━━━━━ 节选原文 ━━━━━

RouterPlugin其实就是服务于Router的中间件,在这里可以添加处理路由的操作,比如监听路由启动完成、监听信号关闭路由。。。

router.AddPlugin(func(router *message.Router) error {
		<-router.Running()
		fmt.Println("started")
		return nil
	})

CQRS #

watermill提供了一整套框架来在事件驱动的架构中实现CQRS(Command-query responsibility segregation),其中主要有三个部分:Event Bus、Event Processor、Event Handler。

操作的时序图如下:

图片来自Three Dots Labs Academy

一个实际的使用场景可能是:

图片来自CQRS Component (watermill.io)

Event Bus #

Event Bus封装了事件的发布,使得发布相关代码更简洁。

Constructor #

func NewBus(publisher message.Publisher, logger watermill.LoggerAdapter) *cqrs.EventBus {
	eventBus, err := cqrs.NewEventBusWithConfig(
		publisher,
		cqrs.EventBusConfig{
			GeneratePublishTopic: func(params cqrs.GenerateEventPublishTopicParams) (string, error) {
				event, ok := params.Event.(entities.Event)
				if !ok {
					return "", fmt.Errorf("invalid event type: %T doesn't implement entities.Event", params.Event)
				}
				return params.EventName, nil
			},
			Marshaler: cqrs.JSONMarshaler{
				GenerateName: cqrs.StructName,
			},
			Logger: logger,
		})
	if err != nil {
		panic(err)
	}
	return eventBus
}

因为需要发送事件,因此构造Event Bus需要一个publisher。在cqrs.EventBusConfig中可以增强publisher的能力。

type EventBusConfig struct {
	// GeneratePublishTopic is used to generate topic name for publishing event.
	GeneratePublishTopic GenerateEventPublishTopicFn

	// OnPublish is called before sending the event.
	// The *message.Message can be modified.
	//
	// This option is not required.
	OnPublish OnEventSendFn

	// Marshaler is used to marshal and unmarshal events.
	// It is required.
	Marshaler CommandEventMarshaler

	// Logger instance used to log.

━━━━━ 数据 ━━━━━

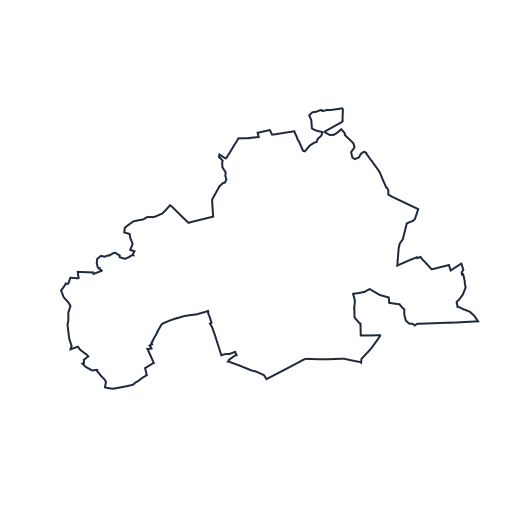 outline of Vecauces pag., Auces, Latvia, rotated 347°
{"feature_id": "27541924B96386945855845", "entity_name": "Vecauces pag.", "entity_type": "district", "adm_level": 2, "iso_a3": "LVA", "parent_name": "Latvia", "parent_adm1": "Auces", "projection": "mercator", "projection_center": [22.949, 56.481], "detail": "fine", "context": "isolated", "style": "outline", "palette": "slate", "viewbox_px": 512, "rotation_deg": 347, "n_neighbors": 0, "source": "geoboundaries", "source_scale": "gbopen_adm2", "svg_char_len": 5937}
<svg xmlns="http://www.w3.org/2000/svg" viewBox="0 0 512 512"><g transform="rotate(347 256 256)"><path d="M343.2,128.7L339.5,130.9L340.4,135.7L340.4,136.0L340.3,136.9L340.0,138.9L339.2,144.2L339.4,144.4L341.2,146.2L342.2,146.9L344.9,148.4L347.6,149.7L348.1,149.9L348.8,150.3L347.5,152.3L346.4,153.6L346.2,153.8L342.9,155.5L342.7,155.6L342.4,155.9L342.2,156.1L341.4,157.4L340.6,158.6L338.1,158.7L333.2,160.5L327.1,165.0L325.5,164.1L325.1,162.0L323.7,154.4L323.3,153.4L322.7,151.4L322.5,148.9L321.9,146.5L321.7,145.4L321.4,143.3L321.4,143.1L313.6,142.5L301.5,141.7L299.0,141.4L297.8,136.4L285.3,136.3L285.4,140.7L276.4,139.5L276.3,139.8L273.6,139.2L265.3,137.4L265.2,137.6L261.8,141.1L258.9,143.9L255.3,147.7L249.0,154.0L248.8,154.1L248.5,154.1L248.0,153.9L243.2,148.9L242.1,151.3L243.1,152.3L244.9,155.8L243.8,158.0L243.8,158.7L243.2,162.0L245.3,167.7L244.2,170.7L244.3,174.8L242.2,177.5L240.2,177.5L235.7,180.1L235.7,180.3L225.9,191.2L225.3,194.7L225.1,195.7L224.7,198.1L223.1,208.0L218.4,208.1L208.5,208.2L201.7,208.3L197.7,208.5L192.9,201.2L186.9,191.7L184.9,188.7L183.6,187.2L182.5,188.1L179.1,190.4L177.4,191.6L174.9,193.1L174.3,193.5L167.5,194.8L164.8,195.0L158.8,193.6L154.3,195.0L145.2,194.6L144.2,194.7L137.3,197.6L134.5,199.0L132.9,203.4L137.8,206.1L137.7,207.4L137.5,210.0L137.8,211.6L138.5,216.5L134.8,221.8L138.6,224.0L136.2,226.9L136.5,227.6L135.5,227.3L132.9,228.1L132.9,228.3L128.1,229.3L126.8,228.8L122.9,226.5L123.3,224.9L119.4,221.1L117.5,221.1L115.0,222.0L113.1,222.2L113.1,222.5L112.2,222.4L110.6,222.2L108.5,222.7L104.9,221.0L100.8,223.0L100.2,224.2L99.2,227.2L99.3,231.4L100.1,232.8L100.3,232.8L100.2,232.9L100.3,233.0L101.9,234.9L102.5,235.5L102.3,235.7L102.0,235.8L93.6,236.9L93.6,235.4L78.8,231.4L78.4,234.9L78.3,235.8L78.2,236.5L78.3,237.5L77.5,237.7L70.3,235.4L66.8,240.8L64.3,240.1L64.2,240.6L59.6,244.7L58.3,245.7L59.2,252.1L59.4,253.0L63.0,259.6L63.1,260.3L64.0,262.9L63.9,263.1L62.1,266.2L60.9,268.1L60.5,268.6L58.7,276.3L56.9,280.6L56.7,281.3L56.6,284.0L56.5,284.5L56.3,285.6L55.4,294.9L55.6,295.8L55.4,295.9L55.5,295.9L56.1,302.1L54.3,305.2L62.1,304.3L63.3,307.4L67.4,312.5L68.4,313.4L70.0,316.1L64.9,318.4L64.4,321.5L62.6,321.8L65.2,325.8L70.6,330.7L74.6,331.0L75.6,331.3L75.2,332.1L78.3,338.5L80.3,341.5L81.4,344.5L81.5,344.9L79.3,349.9L80.1,350.5L81.0,350.9L84.5,352.4L86.4,353.0L87.4,353.2L88.9,353.3L100.4,353.8L102.6,353.8L107.1,353.8L110.0,352.2L111.1,352.0L113.7,351.0L118.2,349.0L122.9,347.5L122.6,346.3L122.7,346.1L122.8,345.4L122.7,340.6L122.7,340.3L131.9,337.2L132.3,337.2L131.3,331.7L129.6,323.4L129.3,322.1L132.9,322.7L133.4,322.6L133.2,321.8L132.2,319.3L133.6,319.0L134.8,318.8L134.4,317.4L135.1,317.0L135.7,316.4L135.5,316.2L139.0,312.2L142.8,308.1L142.6,307.9L143.2,307.2L148.6,301.4L149.1,301.2L150.0,300.8L150.9,300.6L157.3,299.5L165.0,298.7L165.1,298.9L167.5,298.7L172.8,298.4L177.2,298.7L184.9,299.5L192.6,299.1L192.8,299.2L196.9,298.7L197.0,299.8L196.5,300.8L197.2,305.4L197.6,311.1L195.9,311.5L196.4,313.0L197.3,316.1L197.4,316.5L197.4,316.8L197.8,321.6L198.0,322.2L198.4,326.8L198.5,328.1L198.9,333.0L199.2,336.3L199.9,345.0L203.5,344.6L208.1,345.5L214.1,344.7L214.7,348.3L213.0,348.4L212.2,348.6L211.2,349.0L210.3,349.5L209.0,349.9L207.5,350.6L206.3,351.1L206.3,351.3L205.0,352.6L205.7,352.8L214.3,358.4L214.3,358.5L214.8,358.7L226.0,366.6L229.4,368.2L232.0,370.1L237.0,373.9L237.8,376.3L238.4,378.0L238.8,378.4L239.4,378.1L261.9,372.3L274.7,368.9L277.7,368.0L280.9,367.4L281.7,367.5L296.2,371.3L306.8,373.6L313.0,374.7L318.3,375.8L318.9,376.0L324.3,378.6L333.7,382.8L334.0,383.1L334.4,383.6L335.7,379.9L346.6,372.6L347.9,371.6L356.5,364.1L359.1,361.6L358.8,361.0L350.3,359.3L340.2,357.0L342.6,345.3L342.0,345.2L341.8,345.0L338.3,338.3L338.2,337.8L340.0,329.4L339.8,329.3L342.2,322.4L342.3,320.4L342.1,314.7L348.0,315.2L349.4,315.3L350.9,315.3L352.5,315.3L352.9,315.2L353.1,315.5L359.3,313.8L367.8,321.8L376.0,326.3L375.2,331.6L385.1,335.4L385.2,336.0L386.8,338.9L388.5,341.6L387.4,345.8L387.3,348.4L387.4,351.6L387.5,352.7L390.0,356.3L393.5,357.4L395.0,359.4L397.6,358.4L398.1,358.4L415.1,361.7L429.3,364.4L429.2,364.5L438.9,366.4L439.0,366.3L457.7,369.6L456.7,367.2L455.9,365.1L455.0,362.9L454.2,361.9L451.8,358.4L448.8,356.3L445.6,354.2L443.2,352.1L440.9,350.8L441.1,350.5L441.2,350.4L441.1,350.2L441.0,349.8L441.1,346.1L441.2,345.9L444.9,343.5L448.2,340.7L449.0,339.9L450.4,337.9L452.3,335.1L453.1,333.9L453.2,333.7L453.2,330.3L453.8,326.9L453.7,325.5L453.8,324.2L453.7,320.4L452.6,320.6L452.7,318.2L453.4,317.5L454.1,316.9L454.9,316.1L454.8,315.6L454.4,309.6L454.2,309.6L447.3,312.1L445.3,312.9L444.1,313.3L443.7,313.4L442.4,313.9L442.2,312.1L442.0,308.2L426.5,308.5L424.7,308.5L424.2,308.5L423.9,308.1L419.1,299.5L417.8,297.6L416.6,295.3L416.2,293.9L412.7,294.4L412.5,293.4L404.0,294.7L391.5,297.1L396.6,281.0L398.8,276.3L398.9,276.2L402.8,272.7L405.2,268.1L410.3,258.1L416.9,257.0L419.1,255.8L422.4,250.5L424.6,246.8L417.1,240.9L401.3,228.4L401.2,228.2L398.7,225.9L399.6,222.2L399.7,221.9L399.7,221.6L399.0,219.2L398.3,218.4L396.7,210.1L395.4,202.3L395.2,201.6L393.5,197.4L393.1,196.5L391.5,192.8L390.1,189.3L389.5,188.3L386.3,180.4L386.5,180.1L384.9,178.8L384.7,178.7L382.2,179.6L381.0,180.2L380.6,180.6L378.5,183.1L376.2,183.5L374.1,183.8L372.1,181.9L372.1,180.9L372.0,177.8L372.1,176.1L376.3,172.5L376.3,172.3L376.4,172.2L376.4,171.9L376.4,169.0L376.1,168.1L375.8,167.3L369.8,158.2L370.0,157.1L370.1,156.6L370.1,156.3L368.8,153.9L367.7,151.7L362.1,154.5L359.3,155.3L359.1,155.5L355.0,154.6L354.7,154.4L353.1,152.9L351.3,151.2L351.1,150.8L351.0,150.5L351.2,150.3L351.6,150.0L352.6,149.7L353.8,149.4L365.9,145.9L370.0,144.7L370.8,144.0L370.7,143.8L371.2,141.9L371.4,140.9L372.2,138.0L373.2,134.6L373.5,133.1L373.5,131.9L373.1,131.5L371.5,131.3L370.9,131.4L370.2,131.3L362.1,130.6L358.9,130.1L358.2,129.6L355.8,129.8L353.2,129.7L353.0,129.4L352.8,128.5L352.7,128.4L352.2,128.4L350.4,128.5L347.2,129.0L343.2,128.7Z" fill="none" stroke="#1e293b" stroke-width="2"/></g></svg>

━━━━━

根据节选原文,watermill用于实现CQRS的框架主要由哪三个部分组成?

■ **参考解答**:
Event Bus、Event Processor、Event Handler。